**Work item**
In full and without alteration, copy the listing.

········

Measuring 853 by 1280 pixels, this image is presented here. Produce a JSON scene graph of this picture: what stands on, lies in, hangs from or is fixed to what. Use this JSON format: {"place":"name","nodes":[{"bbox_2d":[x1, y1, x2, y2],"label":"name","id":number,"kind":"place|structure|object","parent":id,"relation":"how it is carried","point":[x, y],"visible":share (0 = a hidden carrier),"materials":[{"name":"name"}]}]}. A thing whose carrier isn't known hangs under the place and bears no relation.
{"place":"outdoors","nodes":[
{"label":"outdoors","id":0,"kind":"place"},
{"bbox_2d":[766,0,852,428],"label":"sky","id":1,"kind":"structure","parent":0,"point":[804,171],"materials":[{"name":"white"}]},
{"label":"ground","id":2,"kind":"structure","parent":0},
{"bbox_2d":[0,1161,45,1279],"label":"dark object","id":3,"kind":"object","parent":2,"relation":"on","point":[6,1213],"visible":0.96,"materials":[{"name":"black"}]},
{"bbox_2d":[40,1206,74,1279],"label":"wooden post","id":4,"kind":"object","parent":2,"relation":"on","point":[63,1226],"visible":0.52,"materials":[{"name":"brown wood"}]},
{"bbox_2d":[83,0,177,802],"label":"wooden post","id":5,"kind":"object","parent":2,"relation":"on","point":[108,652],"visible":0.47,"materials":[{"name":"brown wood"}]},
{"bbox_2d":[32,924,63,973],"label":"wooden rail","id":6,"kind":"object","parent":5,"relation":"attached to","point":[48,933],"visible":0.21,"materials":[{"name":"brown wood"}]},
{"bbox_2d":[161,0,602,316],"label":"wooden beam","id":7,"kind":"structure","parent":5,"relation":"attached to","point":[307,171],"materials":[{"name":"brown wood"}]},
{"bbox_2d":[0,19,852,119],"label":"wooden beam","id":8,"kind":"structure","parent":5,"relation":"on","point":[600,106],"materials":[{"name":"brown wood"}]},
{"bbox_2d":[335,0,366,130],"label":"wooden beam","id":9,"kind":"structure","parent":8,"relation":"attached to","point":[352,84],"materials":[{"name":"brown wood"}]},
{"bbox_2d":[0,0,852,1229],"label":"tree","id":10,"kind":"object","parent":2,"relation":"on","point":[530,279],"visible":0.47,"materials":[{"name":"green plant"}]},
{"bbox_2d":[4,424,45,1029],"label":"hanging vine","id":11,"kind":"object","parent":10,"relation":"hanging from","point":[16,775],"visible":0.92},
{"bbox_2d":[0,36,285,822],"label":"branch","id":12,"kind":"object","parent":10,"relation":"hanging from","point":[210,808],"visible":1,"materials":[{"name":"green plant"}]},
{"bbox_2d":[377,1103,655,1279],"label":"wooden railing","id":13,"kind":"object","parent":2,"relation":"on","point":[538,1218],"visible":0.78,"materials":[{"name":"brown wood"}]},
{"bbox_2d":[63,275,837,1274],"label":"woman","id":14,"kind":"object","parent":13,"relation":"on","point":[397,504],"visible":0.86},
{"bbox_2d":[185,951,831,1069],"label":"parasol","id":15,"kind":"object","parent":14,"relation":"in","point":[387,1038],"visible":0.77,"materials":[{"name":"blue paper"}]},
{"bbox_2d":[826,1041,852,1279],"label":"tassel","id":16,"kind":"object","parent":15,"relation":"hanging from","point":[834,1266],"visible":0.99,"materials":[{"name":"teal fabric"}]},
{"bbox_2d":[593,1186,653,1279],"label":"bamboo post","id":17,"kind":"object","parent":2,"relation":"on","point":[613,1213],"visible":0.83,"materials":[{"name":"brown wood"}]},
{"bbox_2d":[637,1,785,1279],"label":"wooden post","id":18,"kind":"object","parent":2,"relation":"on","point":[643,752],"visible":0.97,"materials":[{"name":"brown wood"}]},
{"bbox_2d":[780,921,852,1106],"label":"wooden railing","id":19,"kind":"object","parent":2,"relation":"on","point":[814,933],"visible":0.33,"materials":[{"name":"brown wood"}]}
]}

········

**Response to this exercise**
Measuring 853 by 1280 pixels, this image is presented here. Produce a JSON scene graph of this picture: what stands on, lies in, hangs from or is fixed to what. Use this JSON format: {"place":"name","nodes":[{"bbox_2d":[x1, y1, x2, y2],"label":"name","id":number,"kind":"place|structure|object","parent":id,"relation":"how it is carried","point":[x, y],"visible":share (0 = a hidden carrier),"materials":[{"name":"name"}]}]}. A thing whose carrier isn't known hangs under the place and bears no relation.
{"place":"outdoors","nodes":[
{"label":"outdoors","id":0,"kind":"place"},
{"bbox_2d":[766,0,852,428],"label":"sky","id":1,"kind":"structure","parent":0,"point":[804,171],"materials":[{"name":"white"}]},
{"label":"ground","id":2,"kind":"structure","parent":0},
{"bbox_2d":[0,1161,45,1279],"label":"dark object","id":3,"kind":"object","parent":2,"relation":"on","point":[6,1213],"visible":0.96,"materials":[{"name":"black"}]},
{"bbox_2d":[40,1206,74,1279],"label":"wooden post","id":4,"kind":"object","parent":2,"relation":"on","point":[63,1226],"visible":0.52,"materials":[{"name":"brown wood"}]},
{"bbox_2d":[83,0,177,802],"label":"wooden post","id":5,"kind":"object","parent":2,"relation":"on","point":[108,652],"visible":0.47,"materials":[{"name":"brown wood"}]},
{"bbox_2d":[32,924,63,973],"label":"wooden rail","id":6,"kind":"object","parent":5,"relation":"attached to","point":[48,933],"visible":0.21,"materials":[{"name":"brown wood"}]},
{"bbox_2d":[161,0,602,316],"label":"wooden beam","id":7,"kind":"structure","parent":5,"relation":"attached to","point":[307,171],"materials":[{"name":"brown wood"}]},
{"bbox_2d":[0,19,852,119],"label":"wooden beam","id":8,"kind":"structure","parent":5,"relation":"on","point":[600,106],"materials":[{"name":"brown wood"}]},
{"bbox_2d":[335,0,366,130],"label":"wooden beam","id":9,"kind":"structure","parent":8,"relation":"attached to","point":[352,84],"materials":[{"name":"brown wood"}]},
{"bbox_2d":[0,0,852,1229],"label":"tree","id":10,"kind":"object","parent":2,"relation":"on","point":[530,279],"visible":0.47,"materials":[{"name":"green plant"}]},
{"bbox_2d":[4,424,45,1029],"label":"hanging vine","id":11,"kind":"object","parent":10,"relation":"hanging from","point":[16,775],"visible":0.92},
{"bbox_2d":[0,36,285,822],"label":"branch","id":12,"kind":"object","parent":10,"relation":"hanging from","point":[210,808],"visible":1,"materials":[{"name":"green plant"}]},
{"bbox_2d":[377,1103,655,1279],"label":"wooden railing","id":13,"kind":"object","parent":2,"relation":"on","point":[538,1218],"visible":0.78,"materials":[{"name":"brown wood"}]},
{"bbox_2d":[63,275,837,1274],"label":"woman","id":14,"kind":"object","parent":13,"relation":"on","point":[397,504],"visible":0.86},
{"bbox_2d":[185,951,831,1069],"label":"parasol","id":15,"kind":"object","parent":14,"relation":"in","point":[387,1038],"visible":0.77,"materials":[{"name":"blue paper"}]},
{"bbox_2d":[826,1041,852,1279],"label":"tassel","id":16,"kind":"object","parent":15,"relation":"hanging from","point":[834,1266],"visible":0.99,"materials":[{"name":"teal fabric"}]},
{"bbox_2d":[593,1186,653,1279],"label":"bamboo post","id":17,"kind":"object","parent":2,"relation":"on","point":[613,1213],"visible":0.83,"materials":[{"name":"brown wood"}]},
{"bbox_2d":[637,1,785,1279],"label":"wooden post","id":18,"kind":"object","parent":2,"relation":"on","point":[643,752],"visible":0.97,"materials":[{"name":"brown wood"}]},
{"bbox_2d":[780,921,852,1106],"label":"wooden railing","id":19,"kind":"object","parent":2,"relation":"on","point":[814,933],"visible":0.33,"materials":[{"name":"brown wood"}]}
]}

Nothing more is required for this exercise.